The challenges resulting from the betting duty change will be felt worldwide too. Offshore licensing jurisdictions were said to be bracing themselves for the budget announcement.

The Jersey government, however, which has been considering legislation to permit Internet gambling, is still interested in the subject. "The issue is not just about tax, " Jersey's Gambling Control Committee President Alan Breckon told the Jersey Evening Post. "Gambling businesses want to operate from somewhere with the right infrastructure and technology in place, which we do not have at the moment."

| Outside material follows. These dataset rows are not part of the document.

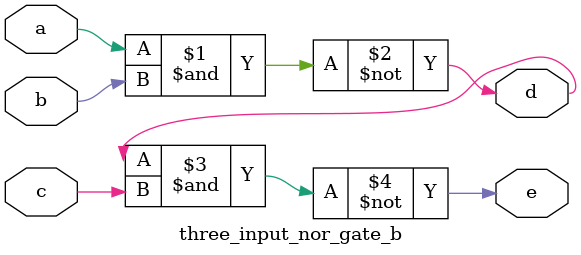
<source format=v>
`timescale 1ns / 1ps

module three_input_nor_gate_b(
    input a, b, c,
    output d, e
);
    
    assign d = ~(a & b);
    assign e = ~(d & c);
endmodule
</source>
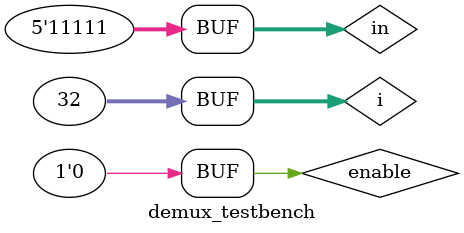
<source format=sv>
module demux (out, in, enable);
    input logic [4:0] in;
    input logic enable;
    output logic [31:0] out;

    logic [31:0] temp;

    genvar i;
    generate
        for (i = 0; i < 32; i++) begin : eachEq
            equals e (temp[i], i, in);
            and a (out[i], temp[i], enable);
        end
    endgenerate
endmodule

module demux_testbench;
    logic [4:0] in;
    logic enable;
    logic [31:0] out;

    parameter delay = 10;

    integer i;

    initial begin
        $display("Test cases when enabled");
        enable = 1;
        for (i=0; i<32; i++) begin
            in = i; #delay;
        end

        $display("Test cases when not enabled");
        enable = 0;
        for (i=0; i<32; i++) begin
            in = i; #delay;
        end
    end

    demux dut (.out, .enable, .in);
endmodule
</source>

At the same time, the Alderney government has been looking closely at adding online casino legislation to their jurisdiction, a move that would certainly attract a number of new businesses to their shores. Such a move could also be the extra impetus for the British government to adopt similar legislation.

And despite the enthusiasm expressed by British officials, at least one U.S. policy maker wasn't so excited. "What Britain is doing is voluntary for the offshore operator," commented Rep. Bob Goodlatte, R-Virg., the sponsor of the U.S. federal Internet Gambling Prohibition Act. "It is their choice to return and subject themselves to regulation and taxes."

Goodlatte added, "I do not think this will be effective. The only way to curb illegal online gambling in the United States is to prohibit it and give law enforcement the tools they need to enforce our existing gambling laws."

The stock market delivered a mixed response to today's announcement. Several bookmakers saw their shares increase in value: Betinternet gained 2.38 percent in value, while Stanley Leisure rose 4.93 percent. At the same time, Ladbrokes' parent company Hilton Group plc fell 1.62 percent, while posted a 6 percent decrease.